Erba velenosa, prati in quarantena

A Strembo e Campiglio è arrivata una specie tossica di origine caucasica


Walter Facchinelli


VAL RENDENA. In località "Plaza Longa", sopra l'abitato di Strembo e a sud di Madonna di Campiglio, è stata segnalata dal personale del Parco la presenza della pericolosa Panace Gigante o Panace di Mantegazzi (Heracleum mantegazzianum).

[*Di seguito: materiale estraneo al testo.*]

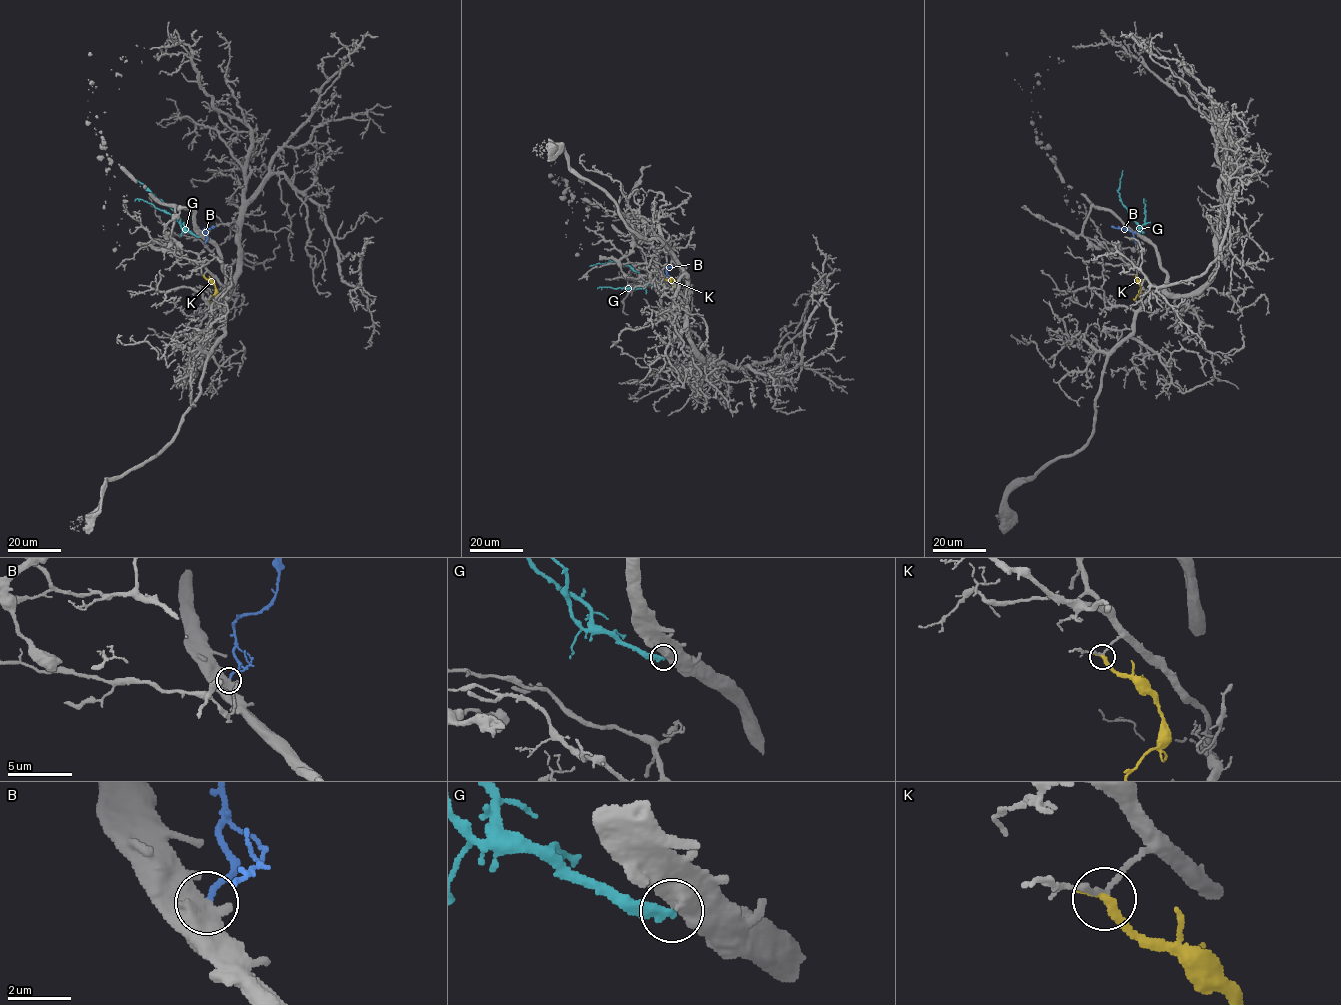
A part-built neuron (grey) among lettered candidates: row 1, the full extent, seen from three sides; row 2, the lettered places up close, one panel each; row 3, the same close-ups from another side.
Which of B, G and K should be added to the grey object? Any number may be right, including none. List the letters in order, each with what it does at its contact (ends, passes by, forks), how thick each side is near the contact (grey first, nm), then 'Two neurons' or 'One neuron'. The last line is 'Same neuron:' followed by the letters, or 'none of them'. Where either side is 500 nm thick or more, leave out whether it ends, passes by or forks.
B: Thickness 650 nm (grey) against 240 nm. Two neurons
G: Thickness 800 nm (grey) against 360 nm. Two neurons
K: It ends there. Thickness 160 nm (grey) against 320 nm. Two neurons
Same neuron: none of them

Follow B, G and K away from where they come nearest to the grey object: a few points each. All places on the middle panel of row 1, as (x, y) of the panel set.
B: (665, 281), (666, 269), (674, 264), (675, 255)
G: (662, 283), (644, 282), (638, 271), (612, 261), (590, 266)
K: (666, 279), (678, 283), (671, 278), (672, 286)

Si tratta di una pianta erbacea infestante, pericolosa, tossica e invasiva di origine caucasica, messa all'indice in molti paesi del Nord Europa. Pierernesto Righi di Strembo, divulgatore naturalista ed esperto di serpenti, che da giorni segue l'evolversi della situazione spiega: «Non ci si deve allarmare, ma vista la forte pericolosità questa pianta non dev'essere toccata e non si deve entrare nella zona recintata, dove la Panace è stata estirpata dal personale provinciale munito di tute protettive».

La pianta è molto simile all'angelica, ombrellifera dal fiore bianco molto presente in Val Rendena e «per distinguerla, afferma Righi, basta valutarne l'altezza, l'Heracleum supera il metro e sessanta, ha gambo rossastro e foglie profondamente divise a 3 o 5 segmenti». L'importante è non toccare questa pianta «perché, afferma l'esperto, la sua linfa in associazione con le radiazioni ultraviolette forma dei radicali liberi fortemente tossici per le cellule della pelle. I sintomi sono arrossamenti simili a ustioni (fitodermatiti), rash e lesioni necrotiche anche persistenti, dovute al danno del Dna della pelle».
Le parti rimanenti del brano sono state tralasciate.